After years of being misdiagnosed with a variety of mental health conditions, I was finally diagnosed with AuADHD and several co-morbidities. It’s not even that some of the earlier diagnosis had been wrong, but they were just symptoms of underlying undiagnosed conditions and trying to self-manage those had turned into PTSD, depression, and anxiety.

I cannot stress enough how important talking to someone is when you are not feeling great mentally. Most of the trauma I have experienced in my life came from trying to be strong, not wanting to appear mad, or just having no one I felt I could talk to.

Ultimately, it doesn’t matter who you end up talking to, just that you TALK!

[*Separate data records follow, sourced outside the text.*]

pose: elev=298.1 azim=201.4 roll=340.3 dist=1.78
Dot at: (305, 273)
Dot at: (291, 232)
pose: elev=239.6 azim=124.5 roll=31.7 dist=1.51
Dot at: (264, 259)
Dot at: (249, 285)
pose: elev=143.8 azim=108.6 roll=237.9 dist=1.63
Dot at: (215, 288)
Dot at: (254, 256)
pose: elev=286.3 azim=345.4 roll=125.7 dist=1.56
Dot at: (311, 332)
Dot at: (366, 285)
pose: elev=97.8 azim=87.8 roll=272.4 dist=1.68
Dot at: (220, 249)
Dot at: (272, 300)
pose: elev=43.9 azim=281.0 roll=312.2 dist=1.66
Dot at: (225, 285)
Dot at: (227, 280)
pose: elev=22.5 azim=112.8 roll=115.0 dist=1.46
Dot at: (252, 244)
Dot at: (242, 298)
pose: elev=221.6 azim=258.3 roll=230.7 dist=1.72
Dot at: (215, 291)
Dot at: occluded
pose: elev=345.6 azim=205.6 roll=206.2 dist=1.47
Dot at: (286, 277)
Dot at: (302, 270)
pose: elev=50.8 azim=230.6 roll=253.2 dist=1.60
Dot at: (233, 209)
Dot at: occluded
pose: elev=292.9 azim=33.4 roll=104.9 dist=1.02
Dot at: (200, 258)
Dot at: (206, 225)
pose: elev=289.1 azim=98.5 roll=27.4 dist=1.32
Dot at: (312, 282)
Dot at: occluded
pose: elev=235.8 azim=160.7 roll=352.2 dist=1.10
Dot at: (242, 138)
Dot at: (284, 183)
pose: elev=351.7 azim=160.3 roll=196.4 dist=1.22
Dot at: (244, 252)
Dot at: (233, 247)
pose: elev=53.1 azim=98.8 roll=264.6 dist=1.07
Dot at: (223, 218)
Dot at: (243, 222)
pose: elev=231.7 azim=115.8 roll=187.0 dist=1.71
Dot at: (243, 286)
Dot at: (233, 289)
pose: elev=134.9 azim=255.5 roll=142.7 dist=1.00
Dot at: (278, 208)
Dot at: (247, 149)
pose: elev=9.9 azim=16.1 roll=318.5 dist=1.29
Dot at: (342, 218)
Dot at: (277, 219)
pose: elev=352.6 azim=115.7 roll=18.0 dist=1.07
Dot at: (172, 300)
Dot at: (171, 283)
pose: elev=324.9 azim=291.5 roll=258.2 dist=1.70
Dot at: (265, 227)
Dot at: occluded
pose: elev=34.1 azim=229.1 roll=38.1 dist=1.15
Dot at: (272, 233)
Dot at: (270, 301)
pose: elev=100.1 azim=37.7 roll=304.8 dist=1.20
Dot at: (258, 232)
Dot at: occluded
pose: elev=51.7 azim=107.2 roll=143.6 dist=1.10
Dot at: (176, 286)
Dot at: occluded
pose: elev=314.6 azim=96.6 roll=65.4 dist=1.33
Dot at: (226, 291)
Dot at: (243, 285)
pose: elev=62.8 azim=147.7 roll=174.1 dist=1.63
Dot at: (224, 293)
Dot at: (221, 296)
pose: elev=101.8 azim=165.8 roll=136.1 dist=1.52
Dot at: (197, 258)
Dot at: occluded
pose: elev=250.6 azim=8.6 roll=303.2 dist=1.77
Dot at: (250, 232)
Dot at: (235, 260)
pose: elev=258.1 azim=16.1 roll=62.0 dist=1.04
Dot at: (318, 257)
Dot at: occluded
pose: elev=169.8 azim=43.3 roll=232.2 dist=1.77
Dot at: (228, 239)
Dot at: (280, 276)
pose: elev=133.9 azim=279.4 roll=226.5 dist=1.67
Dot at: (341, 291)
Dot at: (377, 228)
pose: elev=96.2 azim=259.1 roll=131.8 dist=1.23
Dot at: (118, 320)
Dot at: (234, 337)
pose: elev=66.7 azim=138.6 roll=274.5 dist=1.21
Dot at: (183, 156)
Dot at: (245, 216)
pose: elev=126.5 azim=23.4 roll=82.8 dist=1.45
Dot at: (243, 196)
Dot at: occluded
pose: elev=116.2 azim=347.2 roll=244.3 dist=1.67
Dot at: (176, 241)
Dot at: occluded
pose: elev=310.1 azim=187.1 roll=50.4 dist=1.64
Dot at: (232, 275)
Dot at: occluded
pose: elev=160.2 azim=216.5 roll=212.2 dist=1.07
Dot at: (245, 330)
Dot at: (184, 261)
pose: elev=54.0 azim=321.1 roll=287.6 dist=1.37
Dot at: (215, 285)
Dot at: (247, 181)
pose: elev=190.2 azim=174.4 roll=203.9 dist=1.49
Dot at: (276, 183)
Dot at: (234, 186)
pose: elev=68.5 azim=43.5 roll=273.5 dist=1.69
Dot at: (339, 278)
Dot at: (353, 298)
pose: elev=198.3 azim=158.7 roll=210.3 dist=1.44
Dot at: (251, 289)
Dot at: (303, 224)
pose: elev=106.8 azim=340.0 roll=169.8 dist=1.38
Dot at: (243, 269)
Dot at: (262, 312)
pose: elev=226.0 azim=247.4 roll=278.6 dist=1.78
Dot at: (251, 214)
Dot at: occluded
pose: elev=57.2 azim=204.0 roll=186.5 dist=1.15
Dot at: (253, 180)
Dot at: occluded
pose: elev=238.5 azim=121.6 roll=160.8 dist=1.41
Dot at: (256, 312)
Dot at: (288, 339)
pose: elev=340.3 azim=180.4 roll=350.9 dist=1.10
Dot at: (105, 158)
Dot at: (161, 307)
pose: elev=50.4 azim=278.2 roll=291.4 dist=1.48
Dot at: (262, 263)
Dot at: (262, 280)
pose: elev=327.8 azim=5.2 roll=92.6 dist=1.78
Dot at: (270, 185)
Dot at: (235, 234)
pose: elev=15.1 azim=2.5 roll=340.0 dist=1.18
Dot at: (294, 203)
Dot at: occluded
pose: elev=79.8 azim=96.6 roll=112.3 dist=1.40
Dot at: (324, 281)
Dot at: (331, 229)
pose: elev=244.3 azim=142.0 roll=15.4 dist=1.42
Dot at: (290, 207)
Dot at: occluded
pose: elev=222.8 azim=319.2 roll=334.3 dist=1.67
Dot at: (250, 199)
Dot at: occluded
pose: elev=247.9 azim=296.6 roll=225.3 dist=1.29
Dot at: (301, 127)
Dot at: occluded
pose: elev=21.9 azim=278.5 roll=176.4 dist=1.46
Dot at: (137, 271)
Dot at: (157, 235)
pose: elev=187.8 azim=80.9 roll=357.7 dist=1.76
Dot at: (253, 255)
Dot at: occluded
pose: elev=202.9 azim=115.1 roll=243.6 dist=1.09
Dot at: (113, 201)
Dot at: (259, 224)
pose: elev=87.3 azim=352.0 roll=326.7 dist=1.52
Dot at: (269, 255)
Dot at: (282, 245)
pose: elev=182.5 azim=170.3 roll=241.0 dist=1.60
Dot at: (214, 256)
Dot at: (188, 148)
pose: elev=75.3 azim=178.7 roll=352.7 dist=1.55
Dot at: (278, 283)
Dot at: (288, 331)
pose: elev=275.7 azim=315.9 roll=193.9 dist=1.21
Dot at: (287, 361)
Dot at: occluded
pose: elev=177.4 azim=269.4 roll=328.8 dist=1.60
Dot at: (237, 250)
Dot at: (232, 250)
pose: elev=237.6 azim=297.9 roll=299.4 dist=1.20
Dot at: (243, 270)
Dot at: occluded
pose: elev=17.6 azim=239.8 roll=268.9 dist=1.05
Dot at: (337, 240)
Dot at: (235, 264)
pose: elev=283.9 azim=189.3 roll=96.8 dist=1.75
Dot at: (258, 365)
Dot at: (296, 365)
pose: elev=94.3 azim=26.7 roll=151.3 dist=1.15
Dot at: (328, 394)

Stirling University recognises how important it is to have someone there to offer a listening ear. I have been using the Mental Health Mentor service since I started studying at Stirling and, for me personally, it has been invaluable. Just having a non-judgmental ear to talk to when I am overwhelmed, which happens a lot when you have autism, or just when you have had a bad week and are struggling.

It’s not always as easy to speak to friends and family when you are having thoughts that scare you, sometimes you don’t want to worry them, sometimes you don’t want the sympathy they will want to give, and sometimes you don’t want people seeing a different version of yourself that you struggle so hard to hide.

Mental health conditions have long been misunderstood and stigmatized but the only way we can ever change that is by talking about them, by not being ashamed of ourselves, and by realizing that the stigma is born from ignorance. We all have a responsibility to ourselves and others to speak out if we are able, and if that makes even one person feel less alone, then that’s a job well done.